Y estas alternativas salen de un grupo con una alta organización, que se reúne, que se apoya, que se retuitea, que tiene un discurso homogéneo, que sabe usar la información para generar emociones que llaman creencias de personas cada vez más pérdidas entre propuestas y desinformación. Están allí para personas con una necesidad imperiosa de pertenecer que no necesariamente responden a temas ideológicos, pero que hacen lo necesario para llenar los espacios y para gritar lo que muchos están sintiendo sin encontrar las palabras.  Todo esto viene de alternativas que salen de reuniones llenas de líderes hipermediatizados como la de 2020 que tuvo lugar en el Grand Hotel Plaza de Roma a la que acudieron figuras como Viktor Orbán, primer ministro húngaro, Marion Maréchal-Le Pen, exdiputada y presidenta de ISSEP, Giorgia Meloni, presidenta de Fratelli d´Italia, Yoram Hazony, filósofo israelí y presidente del Instituto Herzl.

O como el evento organizado en estos últimos días (mayo de 2024) por VOX en España y al que asistieron entre otros Javier Milei, Marine Le Pen, José Antonio Kast y de nuevo Viktor Orbán y Giorgia Meloni (Actual presidenta del Consejo de ministros de Italia). Todos con sus voces que gritan, que (des)informan y que saben explicar de forma simple cualquier situación social, política o económica y que saben ofrecer soluciones que no importa si son ciertas o falsas (luego de ganar la elección se prometerá otra cosa que mantenga la atención fluctuando y cambiando de un lugar a otro).

Y estos nuevos líderes de esa nueva derecha se valen no sólo de lo digital, sino que también interpelan a ciudadanos desencantados y saben cómo hacerlo porque ellos leen lo que está pasando con los progresismos en el mundo, saben enmarcar discursos, saben decir eso que la gente quiere oír. Y, además, están tan a la derecha que obligan al otro lado del espectro a irse corriendo hacia un centro que en muchos casos los deja con un discurso que no logra emocionar, suena trillado y hace dudar.
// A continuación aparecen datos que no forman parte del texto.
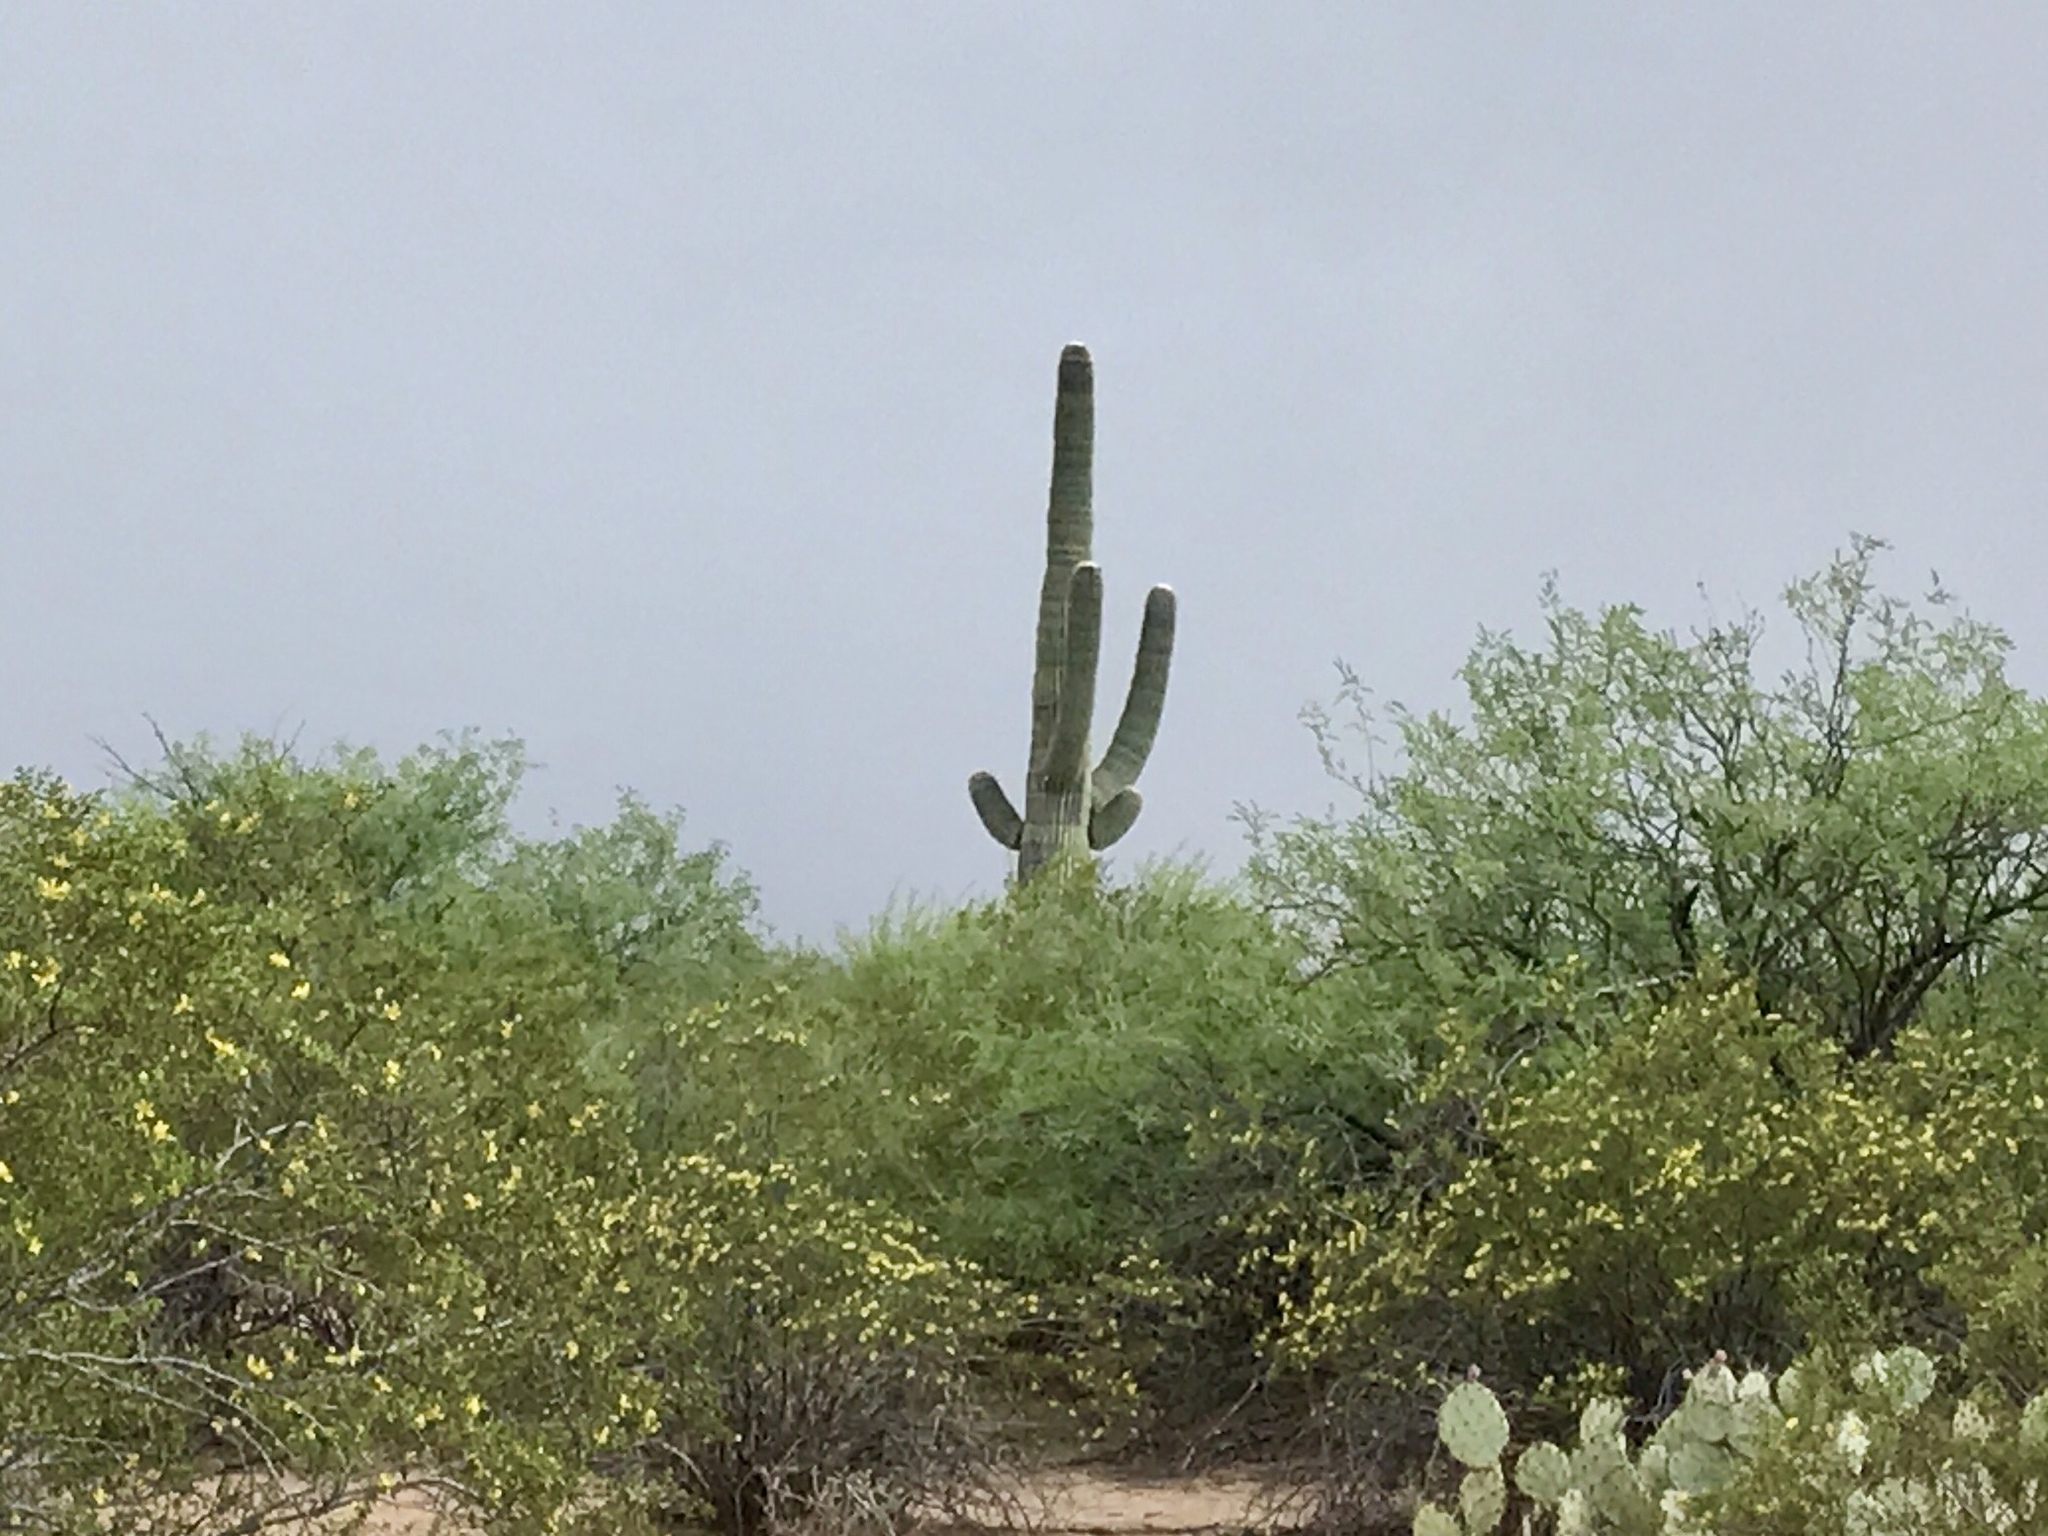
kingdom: Plantae
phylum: Tracheophyta
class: Magnoliopsida
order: Caryophyllales
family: Cactaceae
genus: Carnegiea
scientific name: Carnegiea gigantea
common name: Saguaro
Y entonces, ideas que pueden parecer ridículas empiezan a tomarse los espacios en las agendas y así los racistas, desigualitarios, los que están en contra de avances en temas de libertades logradas por las mujeres empiezan a ser los más escuchados. Esos que son recibidos como estrellas de rock en distintos escenarios y a los que los también medios, periodistas e influenciadores de la nueva derecha siguen, retuitean y aplauden y mantienen allí en todas las conversaciones como la según muchos “menos mala de las opciones”.

Mientras tanto los progresistas entran al escenario sin escuchar con seriedad a ese otro lado que se va apoderando del espacio público (con movilizaciones llenas de insatisfechos con esos derechos ganados desde luchas diversas) y también de las agendas imponiendo temas que deben también ser escuchados y tenidos en cuenta. Y, entonces, los que ofrecen cambio ya no son una alternativa de revolución y tampoco son los que muestran insatisfacción frente a las instituciones por su falta de flexibilidad y de respuesta a las necesidades de esos que en estos tiempos se vuelven minoría, sino que son los que justamente no están de acuerdo con lo que se ha conseguido con años de luchas.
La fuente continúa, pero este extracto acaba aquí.